Dataset excerpts Block Start
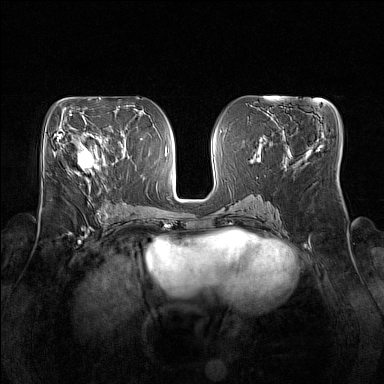
Breast MRI (dynamic contrast-enhanced), one axial slice; slice 75 of 160 in the series (ordered by position); dynamic contrast-enhanced series, time point 2 of 7 at this slice position (early post-contrast); 1.5 T; TE 1.8 ms, TR 5 ms; 384 × 384 image matrix, field of view 350 × 350 mm. Female patient.
Annotated regions visible in this slice (semi-automatic segmentation, software-assisted and operator-edited):
- enhancing-tissue mask used for the functional tumour volume (all voxels passing the contrast-enhancement thresholds inside the analysis volume; usually the tumour): box from (x=78, y=134) to (x=106, y=172) px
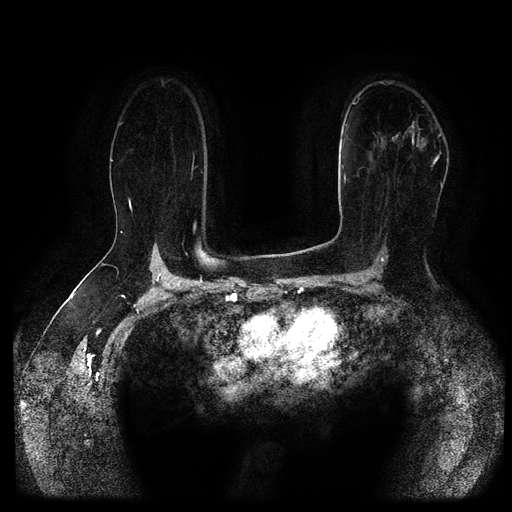
Breast MRI (dynamic contrast-enhanced, multi-phase), one axial slice; position 69 of 116 along the scan axis; dynamic contrast-enhanced series, time point 2 of 5 at this slice position (early post-contrast); 1.5 T; TE 2.6 ms, TR 5.3 ms; 2 mm slice thickness; 512 × 512 image matrix, field of view 360 × 360 mm. Patient: female, 67 years.
Outlined on this slice (semi-automatically segmented with operator editing):
- breast lesion (labelled 'tumour' in the annotation; benign lesions carry a separate 'benign' label): bounding box (x1, y1, x2, y2) in pixels: (389, 125, 412, 147)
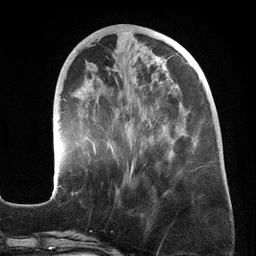
Breast MRI (dynamic contrast-enhanced), one axial slice; slice 56 of 134 in the series (ordered by position); cropped to one breast; dynamic contrast-enhanced series, time point 2 of 6 at this slice position (early post-contrast); 3 T; TE 2.7 ms, TR 6.5 ms; 256 × 256 image matrix, field of view 200 × 200 mm. Female patient.
Outlined on this slice (semi-automatic segmentation, software-assisted and operator-edited):
- enhancing-tissue mask used for the functional tumour volume (all voxels passing the contrast-enhancement thresholds inside the analysis volume; usually the tumour): box from (x=52, y=45) to (x=198, y=195) px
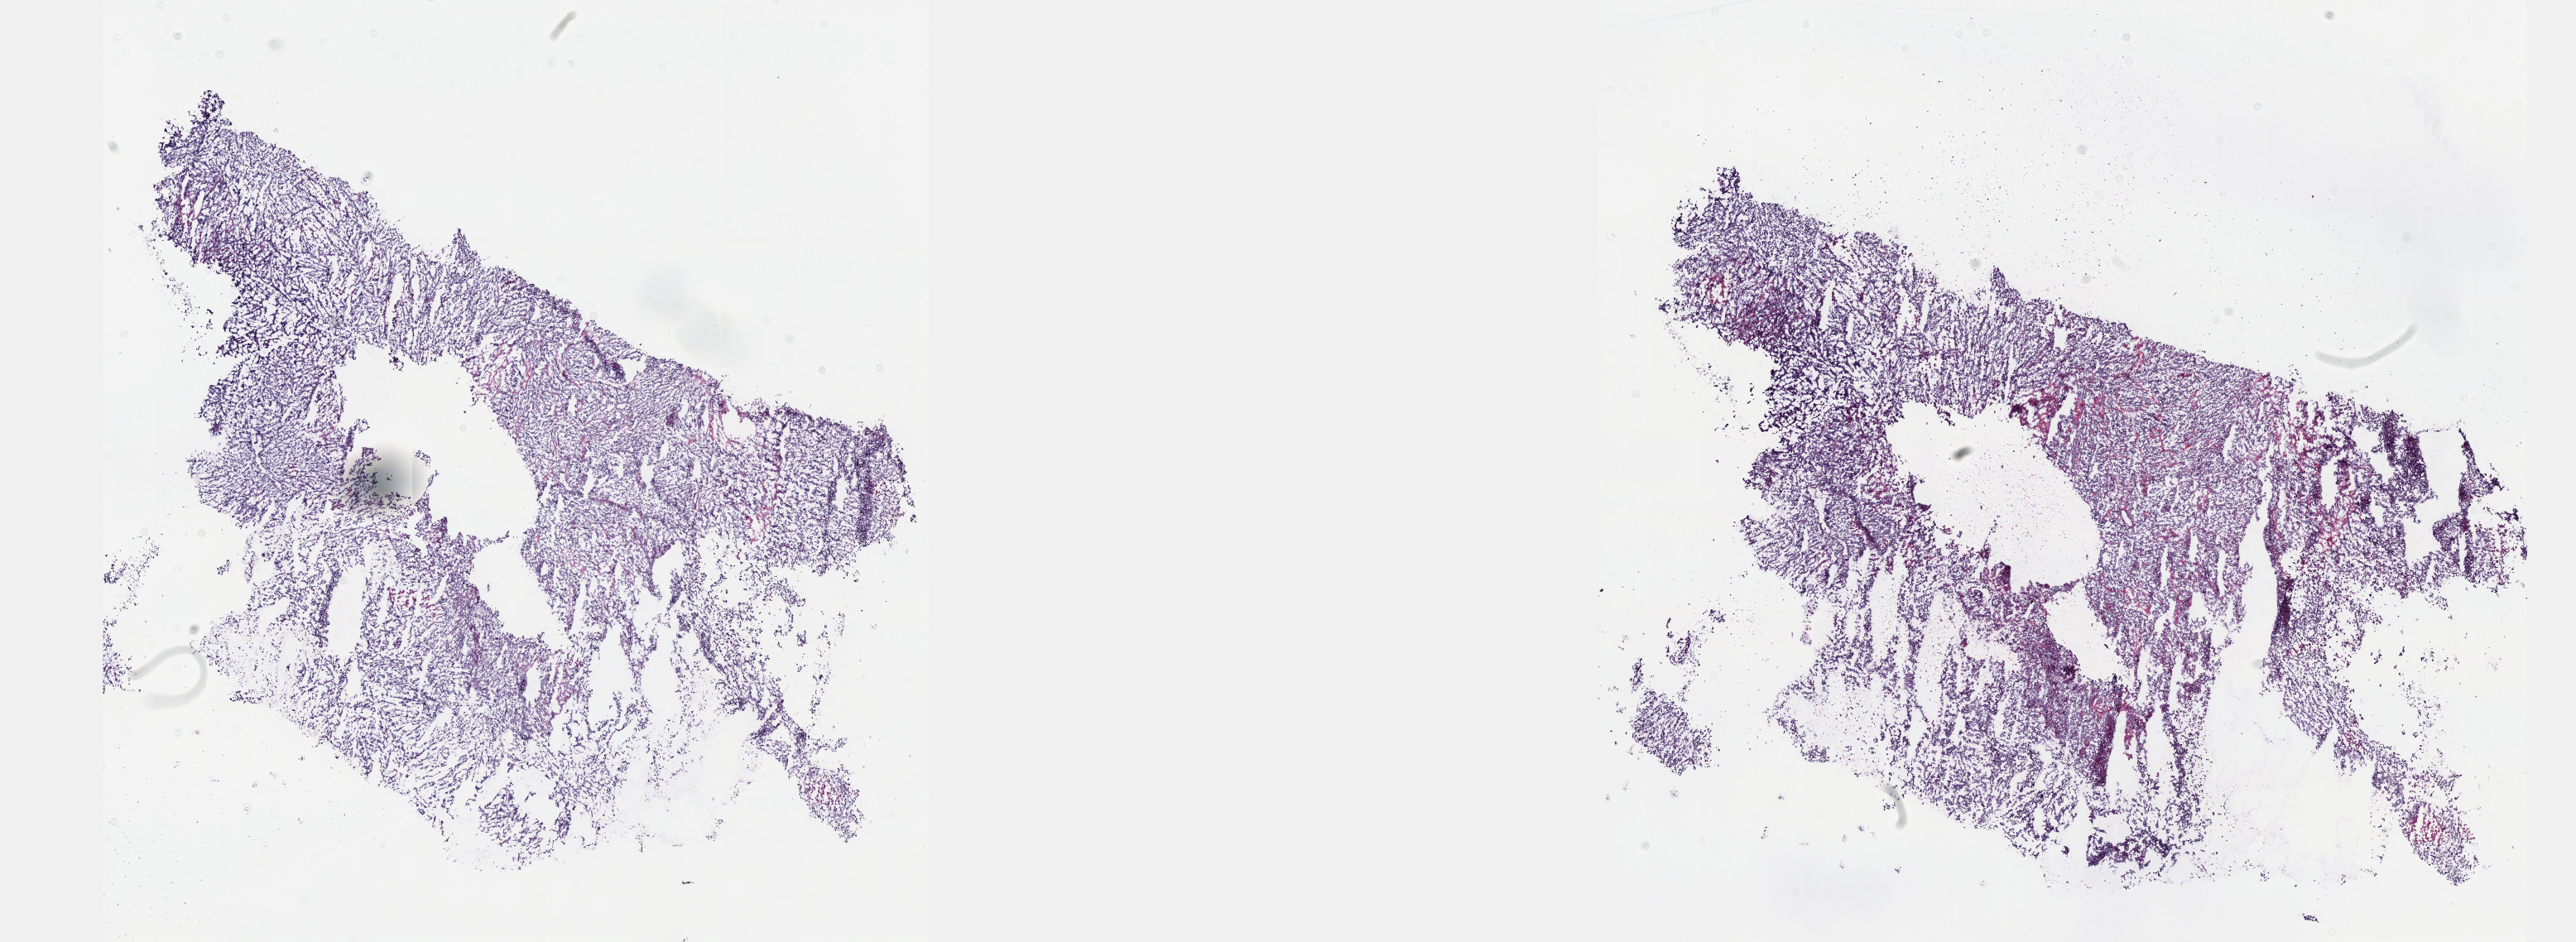
H&E whole-slide image, low-resolution overview of the scanned area, about 25.1 x 9.2 mm (from a 40x scan). Frozen section from the top of the tissue portion. Testis, primary tumour sample. Male patient; age at initial diagnosis 34 years. Pathologist review of this section (percent, as recorded): tumour cells 100%, tumour nuclei 65%, normal cells 0%, stromal cells 0%, necrosis 0%. Infiltration values recorded for this section: lymphocyte infiltration 0%, monocyte infiltration 0%, neutrophil infiltration 0%.
AJCC pathologic stage: IIIC. Diagnosis: Seminoma, NOS. Laterality: left.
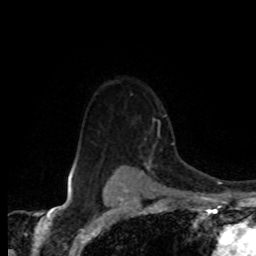
Breast MRI (dynamic contrast-enhanced), one axial slice. Position 61 of 80 along the scan axis. Cropped to one breast. Dynamic contrast-enhanced series, time point 2 of 8 at this slice position (early post-contrast). 1.5 T. TE 4.2 ms, TR 7.1 ms. 2 mm slice thickness. 256 × 256 image matrix. Female patient.
Annotated regions visible in this slice (semi-automatically segmented with operator editing):
- enhancing-tissue mask used for the functional tumour volume (all voxels passing the contrast-enhancement thresholds inside the analysis volume; usually the tumour): bounding box (x1, y1, x2, y2) in pixels: (119, 118, 161, 168)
Dataset excerpts Block End
> **Task brief**:
Copy out each line of the records that holds the string "enhancement".

> **Your response**:
- enhancing-tissue mask used for the functional tumour volume (all voxels passing the contrast-enhancement thresholds inside the analysis volume; usually the tumour): box from (x=78, y=134) to (x=106, y=172) px
- enhancing-tissue mask used for the functional tumour volume (all voxels passing the contrast-enhancement thresholds inside the analysis volume; usually the tumour): box from (x=52, y=45) to (x=198, y=195) px
- enhancing-tissue mask used for the functional tumour volume (all voxels passing the contrast-enhancement thresholds inside the analysis volume; usually the tumour): bounding box (x1, y1, x2, y2) in pixels: (119, 118, 161, 168)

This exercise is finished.